("nouvelobs.com @ 30/10/2008" a écrit :
Enquête chez les seigneurs de la finance
Les naufrageurs
Ni remords ni excuses. Banquiers, gérants de fonds d'investissement, spéculateurs, ils portent une responsabilité écrasante dans la crise qui balaie l'économie mondiale. Certains y ont laissé des plumes. D'autres, à la faveur du krach, continuent de s'enrichir de plus belle. Tant pis pour le petit épargnant. Tant pis pour le contribuable qui devra boucher les trous. A Wall Street, Londres ou Genève, nos reporters ont rencontré ceux qui n'ont d'autre credo que celui du profit. Et ne sont pas près d'abjurer
Au désespoir ! A la ruine ! A ces marchés stupides qui me permettent de m'enrichir ! Simon Cawkwell nous reçoit dans son grand appartement dans le quartier chic de South Kensington, à Londres, et, en hôte attentionné, insiste pour sabrer le champagne et lever un toast en l'honneur du krach. Ce n'est pas tous les jours qu'on trinque avec le diable ! Avec ses 150 kilos débordant de sa chaise, ses chaussettes rouge vif, ses quatre écrans d'ordinateur où défilent non-stop les cours de la Bourse, le personnage rayonne d'une aura falstaffienne. D'ailleurs, son surnom à la city, c'est «Evil Knievil», alias «le chevalier du mal» ou quelque chose d'approchant. «Les krachs, j'adore, il n'y a pas de périodes plus excitantes.

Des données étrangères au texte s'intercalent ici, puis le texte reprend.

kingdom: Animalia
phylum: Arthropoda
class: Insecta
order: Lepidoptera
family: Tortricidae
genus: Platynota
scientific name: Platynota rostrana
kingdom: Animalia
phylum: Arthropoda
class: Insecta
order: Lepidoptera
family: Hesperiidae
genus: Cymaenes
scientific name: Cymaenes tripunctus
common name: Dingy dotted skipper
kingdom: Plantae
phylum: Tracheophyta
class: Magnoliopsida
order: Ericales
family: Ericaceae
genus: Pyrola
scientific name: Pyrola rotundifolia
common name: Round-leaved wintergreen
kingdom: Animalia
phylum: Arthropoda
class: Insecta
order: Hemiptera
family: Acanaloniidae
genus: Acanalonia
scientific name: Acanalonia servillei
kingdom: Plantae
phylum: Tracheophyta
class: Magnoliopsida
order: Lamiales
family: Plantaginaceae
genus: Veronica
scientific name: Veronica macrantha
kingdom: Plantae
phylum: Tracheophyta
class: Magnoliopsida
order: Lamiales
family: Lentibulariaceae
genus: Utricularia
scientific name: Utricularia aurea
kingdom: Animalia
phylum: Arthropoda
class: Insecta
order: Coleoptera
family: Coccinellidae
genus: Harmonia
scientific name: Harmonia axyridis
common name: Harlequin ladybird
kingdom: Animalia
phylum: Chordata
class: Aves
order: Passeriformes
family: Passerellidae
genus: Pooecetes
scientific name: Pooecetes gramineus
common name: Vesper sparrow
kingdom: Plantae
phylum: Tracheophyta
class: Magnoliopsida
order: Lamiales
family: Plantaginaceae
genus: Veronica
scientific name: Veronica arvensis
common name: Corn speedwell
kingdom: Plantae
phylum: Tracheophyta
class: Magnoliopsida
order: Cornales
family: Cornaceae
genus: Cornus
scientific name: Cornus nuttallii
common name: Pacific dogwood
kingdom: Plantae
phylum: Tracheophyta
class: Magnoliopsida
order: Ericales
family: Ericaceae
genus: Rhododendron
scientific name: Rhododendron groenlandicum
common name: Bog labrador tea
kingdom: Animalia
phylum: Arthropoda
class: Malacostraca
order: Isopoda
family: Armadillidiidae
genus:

J'ai connu celui de 1987, mais j'étais moins riche à l'époque, je ne pouvais pas miser de grosses sommes. Cette crise-là est bonne, très bonne, pour mes affaires. Evidemment, il va y avoir beaucoup de chômage, des années de récession. Mais moi, je vais gagner beaucoup d'argent.» Cawkwell fait partie du club sulfureux des short sellers, ces spé-culateurs qui ont joué à la baisse les valeurs bancaires. Lui, il s'est attaqué à la banque anglaise Northern Rock. Et se rappelle encore avec délice ce jour d'août où il a entendu que la Banque d'Angleterre allait la renflouer. «J'ai compris que cela sentait mauvais et qu'il y aurait beaucoup à se faire.» Northern Rock a ensuite plongé, n'échappant à la faillite que par une nationalisation in extremis. Se sent-il coupable ? «Mais pourquoi, ma chère ? Je serais bien stupide de ne pas en profiter.» Au total, Evil Knievil pense que la crise lui rapportera 4,5 millions d'euros. «Une broutille... Si vous saviez combien certains ont raflé !» C'est peut-être le refrain le plus entonné dans le monde de la finance. Il y a toujours un plus coupable que vous. Les patrons des grandes banques comme Dick Fuld, de feu Lehman Brothers, ou John Mack, de Morgan Stanley ? Ils accusent les short sel- lers, type David Einhorn ou Philip Falcone (épinglé en une par le tabloïd «Daily Mirror» sous l'étiquette «porc milliardaire cupide»), d'avoir conspiré leur chute. Lesquels spéculateurs prétendent eux avoir fait oeuvre d'utilité publique en alertant l'opinion sur les dérives des banques. «On apprend aux enfants à dire pardon. Mais visiblement, dans le secteur financier, personne n'a appris les vertus du mot magique», ironisait une éditorialiste de «l'Evening Standard».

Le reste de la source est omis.